Last week, I finished implementing the functions for calculating precision and recall values of judge scores. The final set of calculation that I need to implement is the regression of judge scores on categorical factors.
- First, I grouped up the judge scores according to venue, year, and judge_id. After grouping, each group would look something like this
venue_id, year, judge_id, category_id, instrument_id, performance_id, absolute_score Penang, 2018, Judge-2, Under-12, Violin, 1, 80 Penang, 2018, Judge-2, Under-12, Violin, 2, 77 Penang, 2018, Judge-2, Young-Artiste, Cello, 3, 83 ...
- For each group, I perform two sets of regressions:
- regress on absolute_score using category_id as categorical predictor
- regress on absolute_score using instrument_id as categorical predictor
- The result of each of these regressions can be summarized in a table such as this (from R)
Call: lm(formula = absolute_score ~ instruments_id, data = data.raw.judge2) Residuals: Min 1Q Median 3Q Max -22.4426 -6.4426 0.5574 5.5574 15.5574 Coefficients: Estimate Std. Error t value Pr(>|t|) (Intercept) 77.667 4.659 16.670 <2e-16 *** instruments_id2 -5.224 4.772 -1.095 0.2779 instruments_id3 -3.667 9.318 -0.393 0.6953 instruments_id4 -16.667 9.318 -1.789 0.0786 . --- Signif. codes: 0 '***' 0.001 '**' 0.01 '*' 0.05 '.' 0.1 ' ' 1 Residual standard error: 8.07 on 62 degrees of freedom Multiple R-squared: 0.05049, Adjusted R-squared: 0.00455 F-statistic: 1.099 on 3 and 62 DF, p-value: 0.3564
- Intercept is strongly significant, but this is not a useful information because it just means that the absolute_scores are significantly different from 0.
- The coefficient for instrument_id = 4 is midly significant. This is more interesting, because it would suggest that the absolute_scores awarded when instruments_id != 4 is significantly different from the absolute_scores awarded when instruments_id == 4. In this case, the estimated coefficient is -16.667, which means that absolute_scores awarded when instruments_id == 4 is significantly lower than absolute_scores awarded when instruments_id != 4.
- The adjusted R-squared of this regression model, 0.00455 is very low, which means that the model does not explain most of the variance in the dataset. But this is expected, because we know that absolute_scores are assigned by human judges. We cannot expect such a simplistic model to be able to predict human behavior. However, it is still useful to know which predictors are significant.
In my implementation, I used
RInsidelibrary, which allows me to call the
lm function in R using C++ wrapper classes provided by the library.
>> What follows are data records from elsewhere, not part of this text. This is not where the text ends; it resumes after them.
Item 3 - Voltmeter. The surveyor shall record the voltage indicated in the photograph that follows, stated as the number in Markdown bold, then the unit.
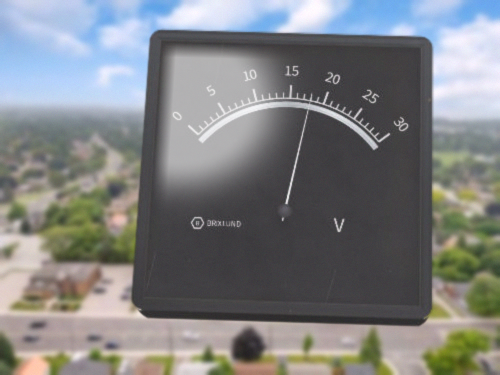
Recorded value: **18** V
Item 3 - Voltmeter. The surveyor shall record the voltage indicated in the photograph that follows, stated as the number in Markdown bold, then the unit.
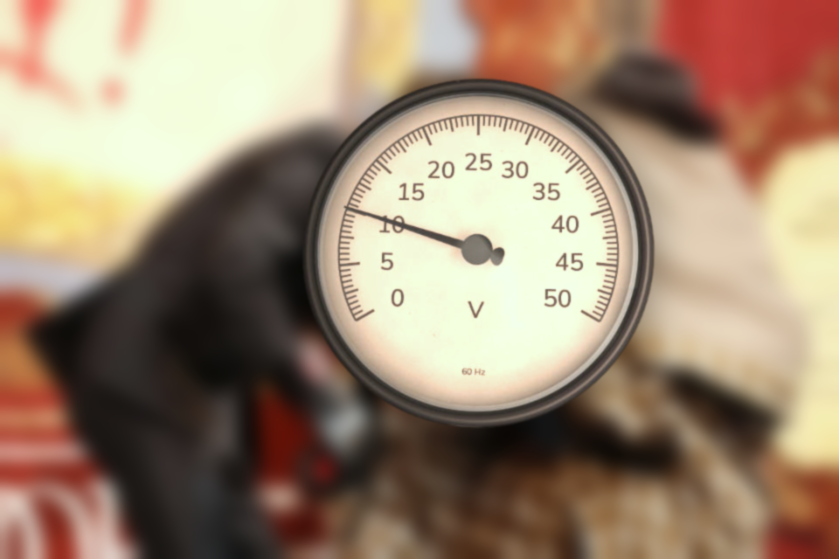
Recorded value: **10** V
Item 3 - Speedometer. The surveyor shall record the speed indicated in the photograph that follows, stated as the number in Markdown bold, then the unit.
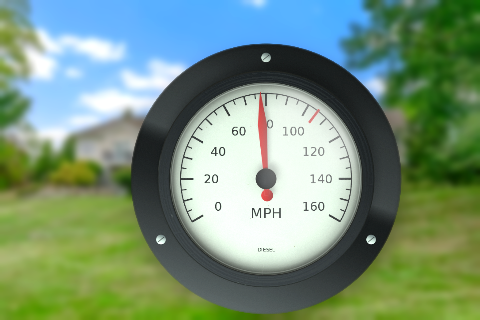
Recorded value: **77.5** mph
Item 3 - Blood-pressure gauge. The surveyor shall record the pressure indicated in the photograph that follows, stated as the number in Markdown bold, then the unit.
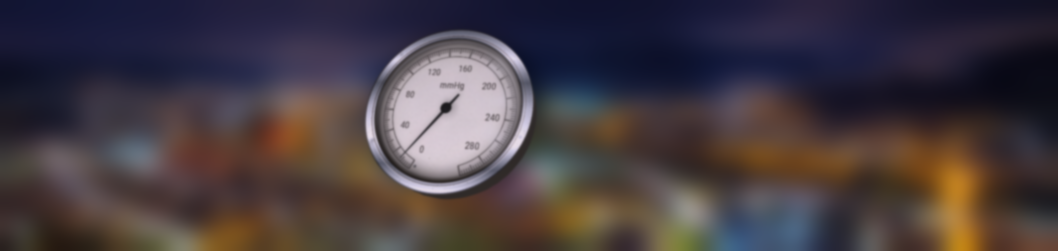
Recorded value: **10** mmHg
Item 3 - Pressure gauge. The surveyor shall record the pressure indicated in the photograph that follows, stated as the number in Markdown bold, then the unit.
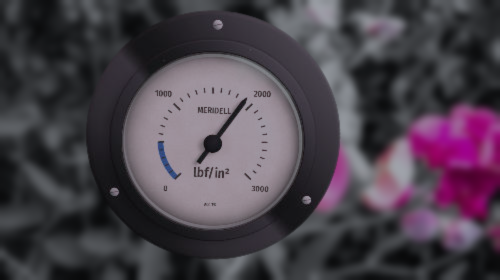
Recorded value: **1900** psi
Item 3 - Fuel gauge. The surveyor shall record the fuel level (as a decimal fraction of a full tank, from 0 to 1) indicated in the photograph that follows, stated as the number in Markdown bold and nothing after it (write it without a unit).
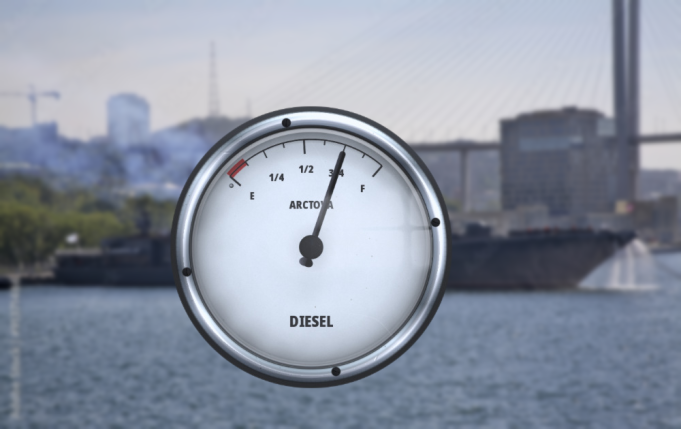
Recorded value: **0.75**
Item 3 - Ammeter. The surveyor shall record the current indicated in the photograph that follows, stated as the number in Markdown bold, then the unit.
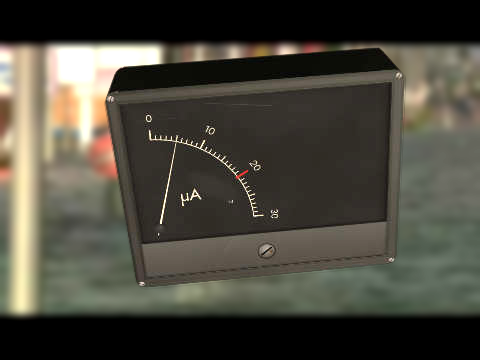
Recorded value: **5** µA
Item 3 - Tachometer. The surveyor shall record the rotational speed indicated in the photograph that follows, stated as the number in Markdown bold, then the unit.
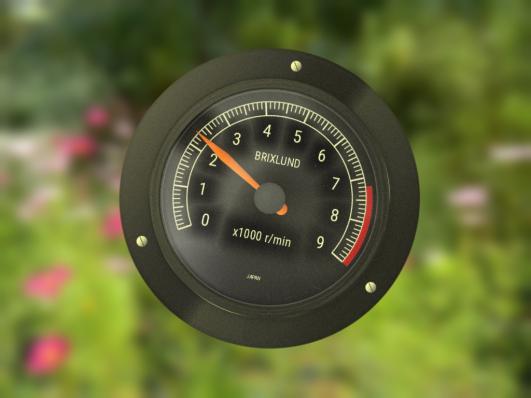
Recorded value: **2300** rpm
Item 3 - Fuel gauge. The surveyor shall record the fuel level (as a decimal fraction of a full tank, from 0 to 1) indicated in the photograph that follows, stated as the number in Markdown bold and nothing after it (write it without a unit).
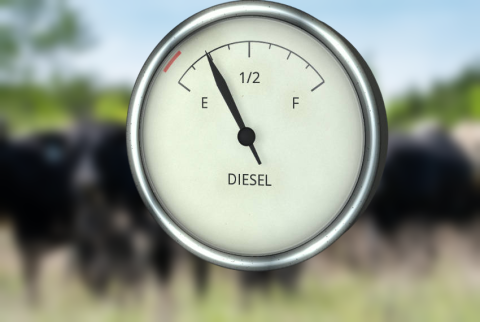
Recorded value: **0.25**
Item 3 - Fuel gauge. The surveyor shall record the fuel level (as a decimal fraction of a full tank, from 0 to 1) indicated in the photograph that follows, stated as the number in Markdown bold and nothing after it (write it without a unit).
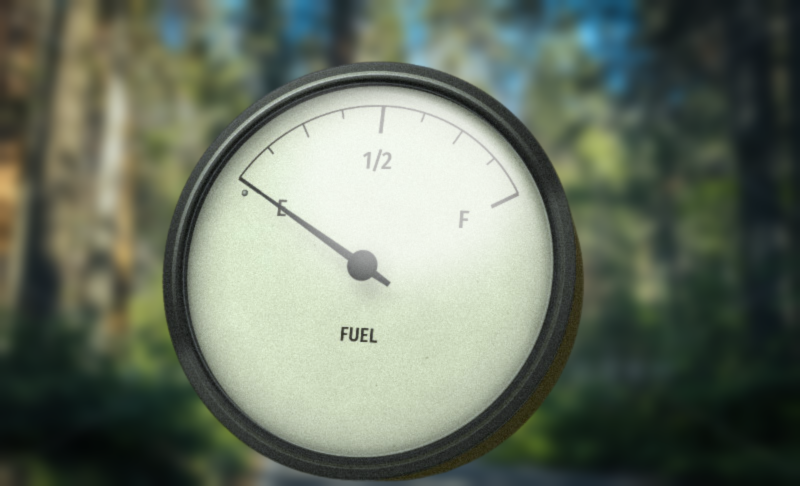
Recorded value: **0**
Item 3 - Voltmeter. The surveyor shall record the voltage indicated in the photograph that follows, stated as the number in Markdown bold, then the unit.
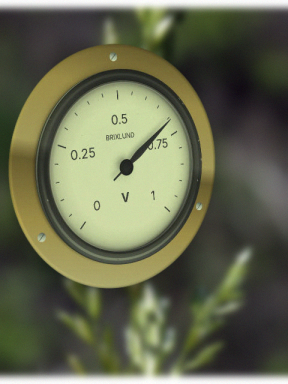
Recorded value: **0.7** V
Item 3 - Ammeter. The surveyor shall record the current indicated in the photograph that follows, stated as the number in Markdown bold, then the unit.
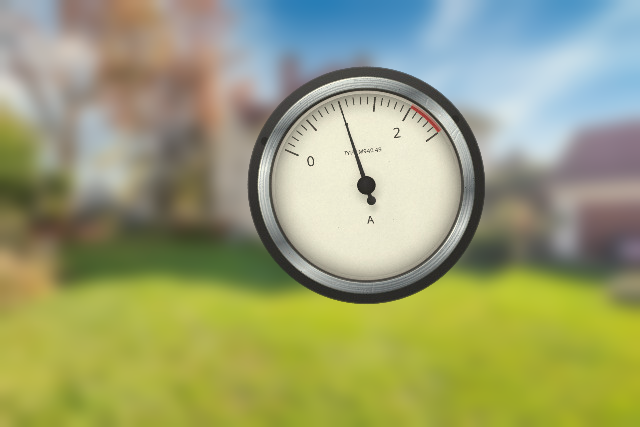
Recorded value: **1** A
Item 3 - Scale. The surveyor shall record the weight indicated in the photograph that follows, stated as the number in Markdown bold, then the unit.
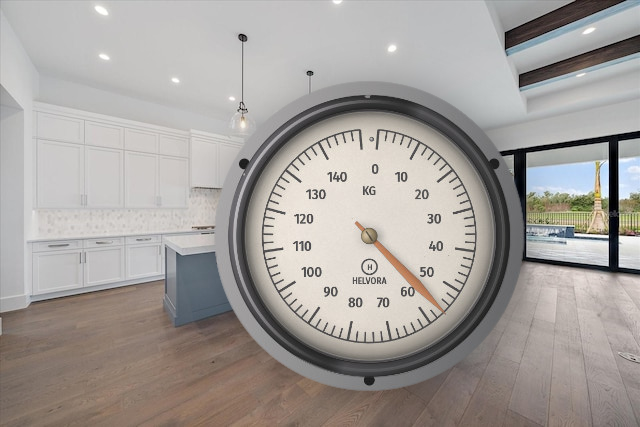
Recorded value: **56** kg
Dr Shawn reminded me to be careful when writing my code to make sure that it is not vulnerable to R-injections. To achieve this, I made use of containers provided by the library such as
Rcpp::NumericMatrix containers to pass numeric data from C++ to R instead of passing them directly as a
std::string. The results of a regression a are stored in the database compactly as a JSON string, since it would not be really useful to split the p-values into separate fields.
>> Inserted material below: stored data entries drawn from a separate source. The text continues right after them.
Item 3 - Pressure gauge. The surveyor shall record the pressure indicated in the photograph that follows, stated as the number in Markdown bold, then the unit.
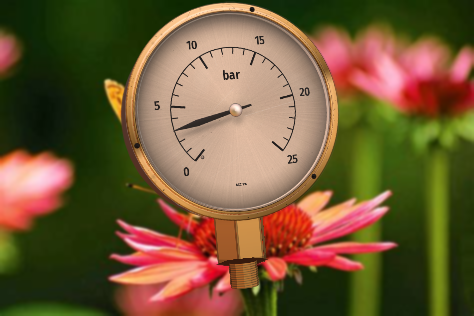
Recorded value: **3** bar
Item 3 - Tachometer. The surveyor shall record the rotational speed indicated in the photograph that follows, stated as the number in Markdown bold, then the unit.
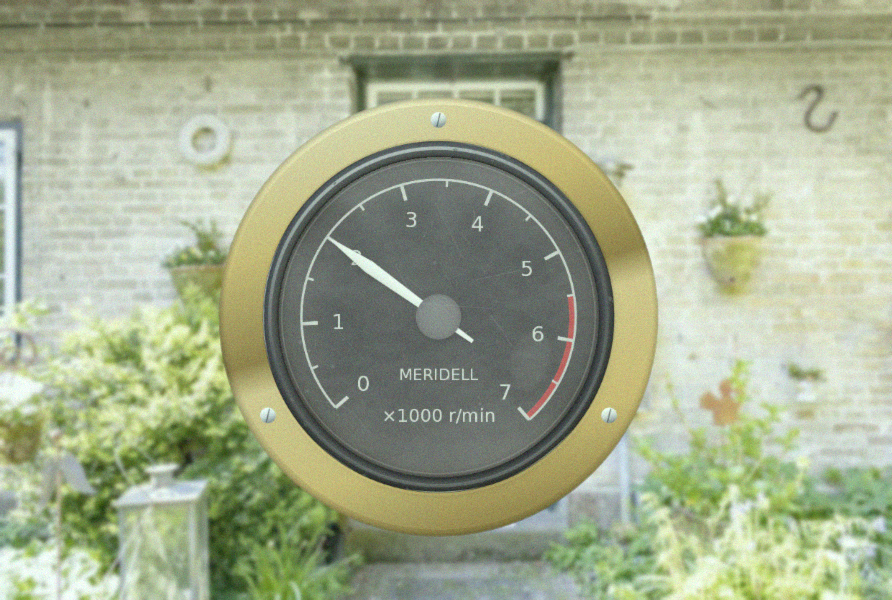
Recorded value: **2000** rpm
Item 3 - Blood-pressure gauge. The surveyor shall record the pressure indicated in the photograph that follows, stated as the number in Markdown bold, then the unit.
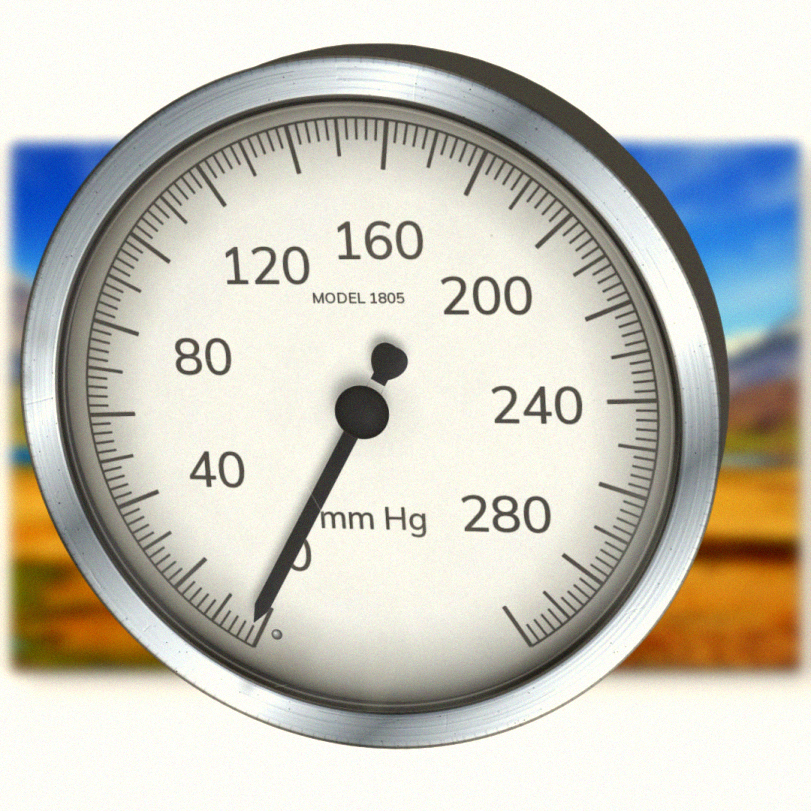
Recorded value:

After finished implementing the regression procedure, I spent some time to modify (again..) my admin-import-tsv function in CAS. My previous implementation could not support incremental import. Normally, if I only exported all tables in CMS database and import those tables into CAS, incremental import would not be difficult. All I needed to do is identify a natural primary key for each table (nric for players, guid for performances, instrument_name for instruments… ) and then I would be able to check whether a record already exists in the current CAS database during the import procedure. The algorithm was slighted more complicated because I was also exporting an additional table (computed) absolutescores from CMS which consist of foreign keys to other tables (in CMS). So, in my new implementation, I had to first map out the relationships between the CMS tables (in tsv) and the absolutescores table.